Concerns about accounting overload are real, given the major changes the standards board is ushering in with its three new standards, said Kristi Illuzzi, senior technical manager for the AICPA's technical issues committee.
“I’ve read articles that claim FASB is cramming a decade’s worth of new standards into a few years, and I think that’s a fair assessment,” Illuzzi said. “I really can’t think of a time where FASB issued so many significant standards in less than a 10-year period.”
To convert to the leasing standard, privately held companies must develop new controls and spreadsheets, as well as evaluate buying software and hiring consultants, Illuzzi said.
“This is a big private-company issue,” she said. “They’re just not ready to adopt these standards.”
Under the new leasing standard, virtually all lease agreements must be recorded as liabilities and assets on the balance sheet. Previously, FASB recognized two categories of leases — operating and financial — and only financial leases had to be included in the balance sheet.
For banks, the impact is twofold. First, their own lease agreements, most notably for branches and office space, must go on balance sheet. Before, they could be classified as operating leases.
Second, and more importantly, the lease-related liabilities expected to flow onto the balance sheets of borrowers are likely to influence leverage and debt-to-equity ratios, potentially triggering the need to renegotiate covenants.
“It’s hard to say how that plays out,” Illuzi said. “It depends on banks and what they’re willing to accept.
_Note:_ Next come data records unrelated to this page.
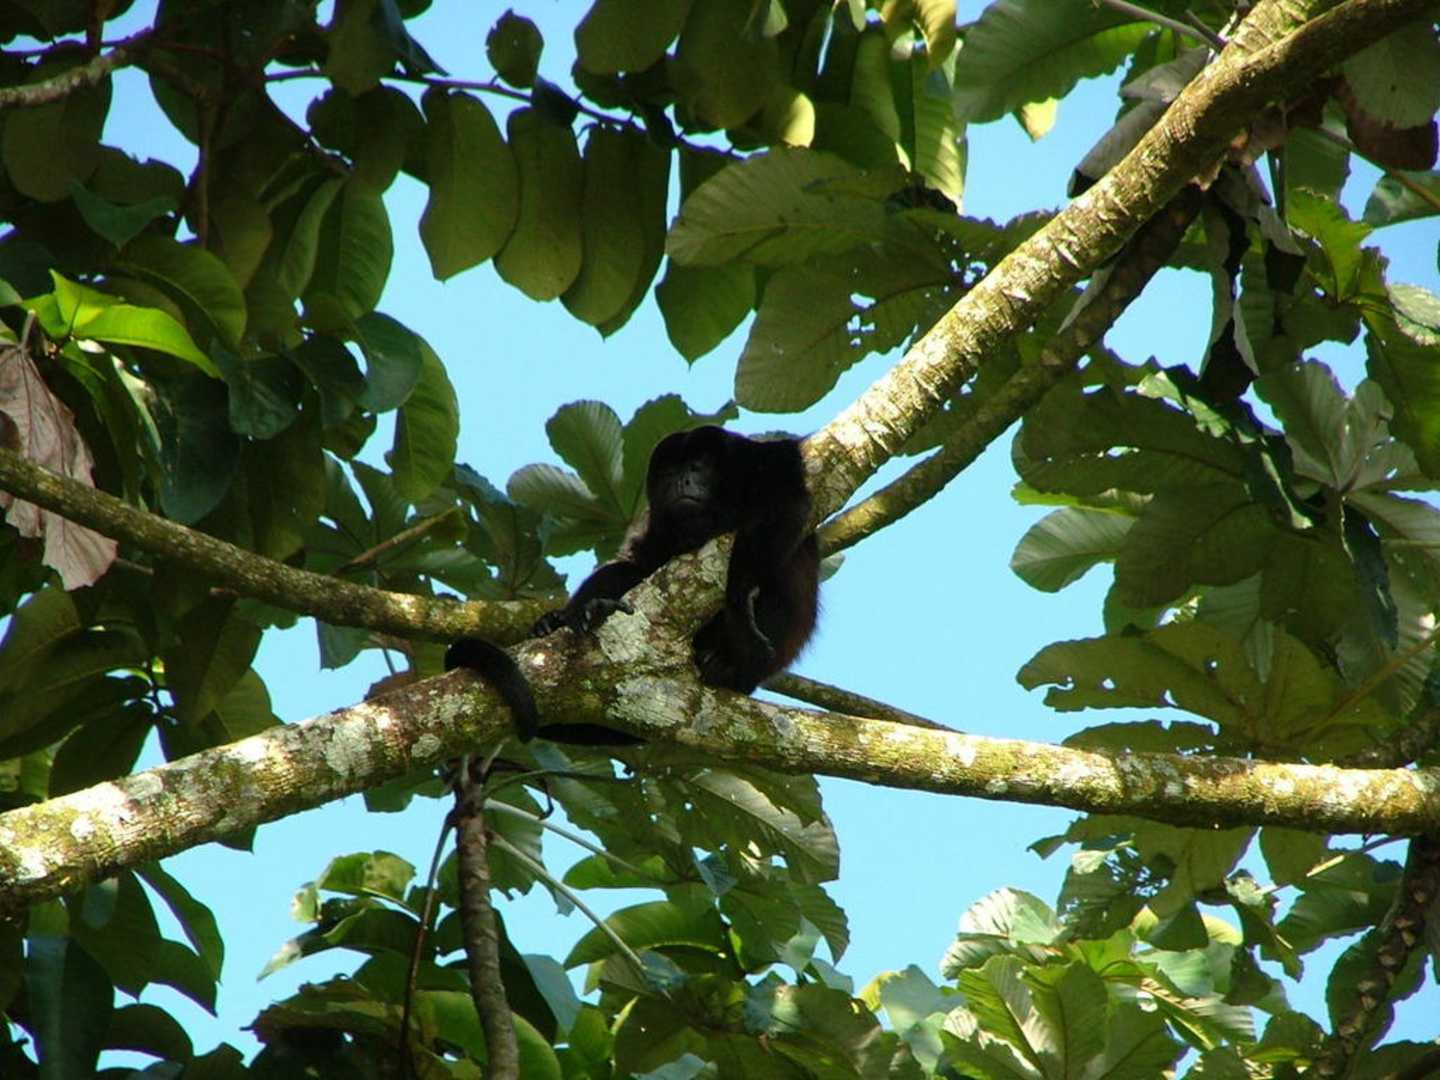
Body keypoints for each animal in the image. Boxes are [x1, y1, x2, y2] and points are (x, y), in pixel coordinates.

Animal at [445, 426, 820, 743]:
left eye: (697, 467)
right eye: (669, 473)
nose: (682, 480)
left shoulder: (764, 459)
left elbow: (789, 502)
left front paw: (741, 598)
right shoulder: (654, 524)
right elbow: (633, 564)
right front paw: (570, 613)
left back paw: (731, 661)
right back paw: (571, 617)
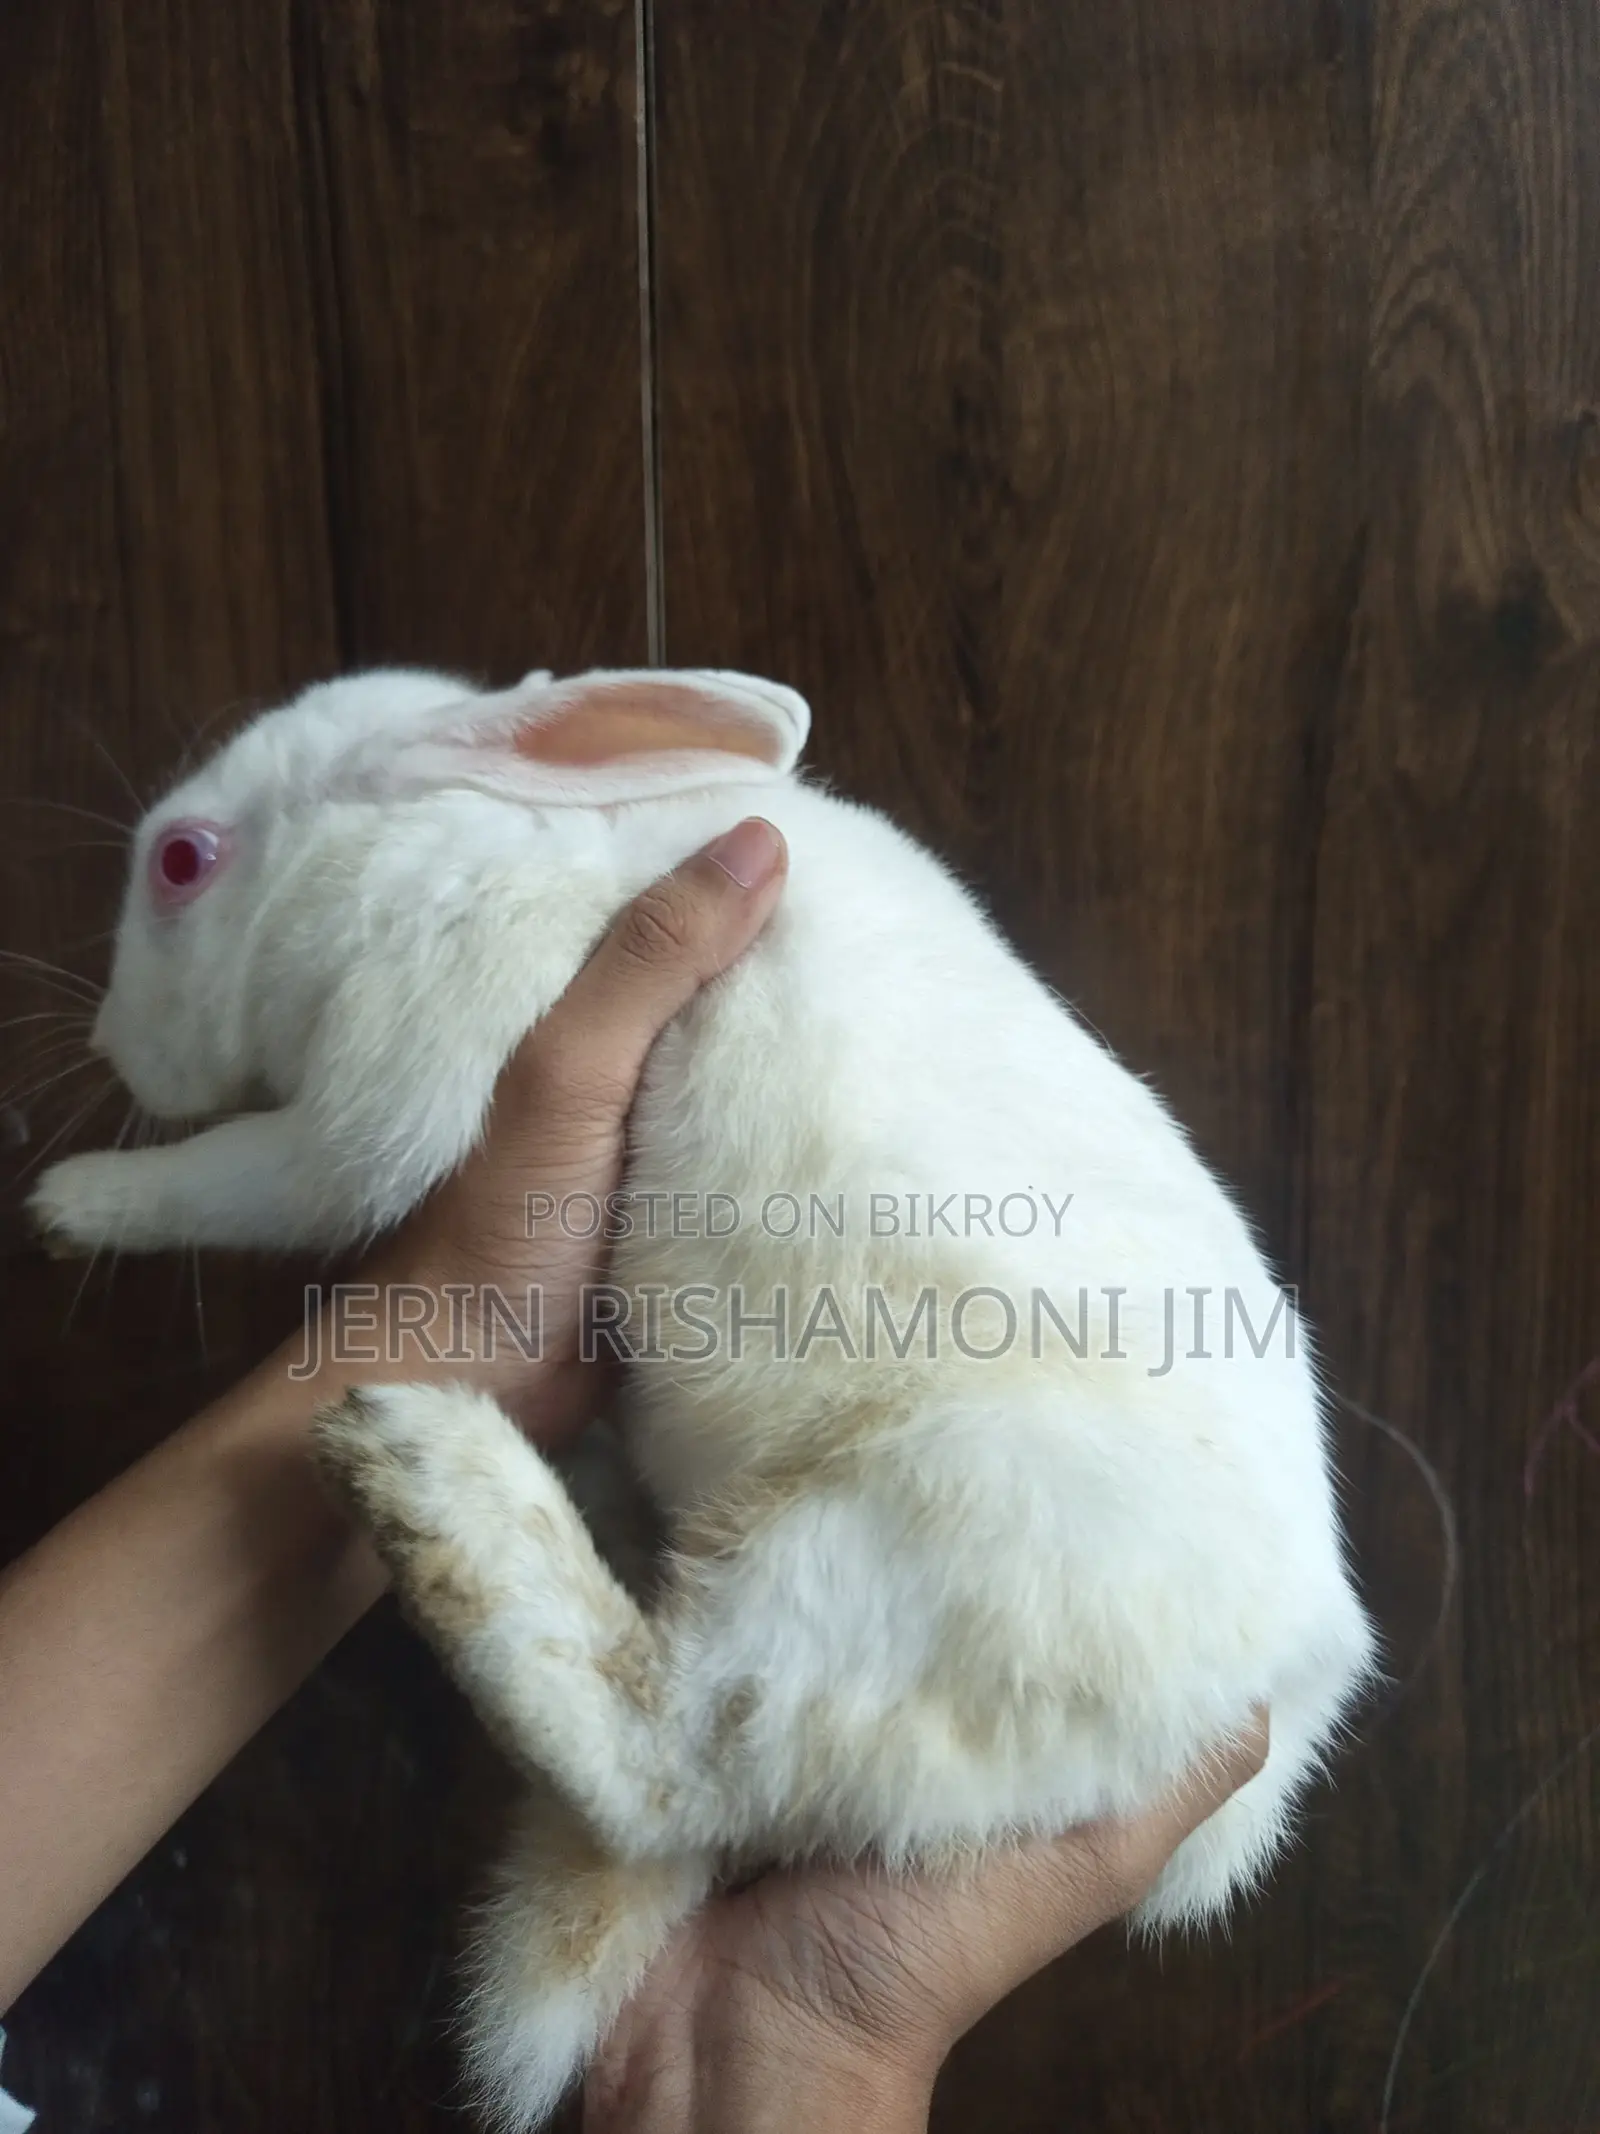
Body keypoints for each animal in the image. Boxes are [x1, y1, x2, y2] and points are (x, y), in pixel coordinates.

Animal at [30, 665, 1377, 2129]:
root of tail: (1280, 1700)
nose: (109, 1042)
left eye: (181, 860)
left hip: (877, 1556)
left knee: (661, 1760)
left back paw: (428, 1463)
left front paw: (72, 1202)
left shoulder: (399, 1072)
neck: (453, 826)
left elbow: (258, 1176)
We don’t have a clear picture yet.”
Implementation of the revenue recognition standard began in January 2018, followed a year later by lease accounting. CECL is set to take effect for public companies in January — provided Congress doesn’t intervene.
For months, the American Bankers Association has been pushing for a delay for CECL.
James Ballentine, the association's executive director of congressional and political affairs, sent a letter on Wednesday to Rep. Gregory Meeks, D-N.Y., the chairman of the House’s consumer protection and financial affairs subcommittee, reiterating the ABA's call for a yearlong delay to conduct a quantitative impact study. The ABA insists that CECL will be countercyclical, driving up loan-loss reserves and reducing the availability of credit during downturns.
“Accounting that overstates loss reserves during an economic downturn will aggravate the procyclicality and that is what we believe CECL will do,” Ballentine wrote.
A week earlier, a bipartisan group of lawmakers led by Reps. Vincente Gonzalez, D-Texas, and Roger Williams, R-Texas, wrote to Securities and Exchange Commission Chairman Jay Clayton, expressing similar concerns.
“In the next severe downturn, CECL will hurt banks, but it will hurt borrowers and the economy at least as much and probably worse,” Gonzalez and Williams wrote.
According to Rep. Blaine Luetkemeyer, R-Mo., who signed the letter to Clayton, lawmakers are preparing legislation to delay CECL implementation.
“My solution is to solution is to stop implementation and have FASB study this,” Luetkemeyer said earlier this month at a conference in Washington organized by Deloitte.
“We have a bill that we’re trying to put together right now … which would cause a delay and then ask for a study,” Luetkemeyer added. “I know in the Senate they’re looking at the same thing. ... Whenever both sides of the building are working on something there’s a good chance something gets done.”
While signaling a willingness to consider changes to the leasing standard's implementation schedule, FASB is pushing back against calls to delay CECL. At the Deloitte conference, board member Hal Schroeder said the standard would lead to a stronger economy.
“I strongly believe CECL achieves the FASB’s mission,” Schroeder said. “That is to provide investors and other users with better decision-useful information. In turn, better information should contribute to improved pricing and capital allocation decisions. And, by extension, a safer financial system and a more resilient economy.”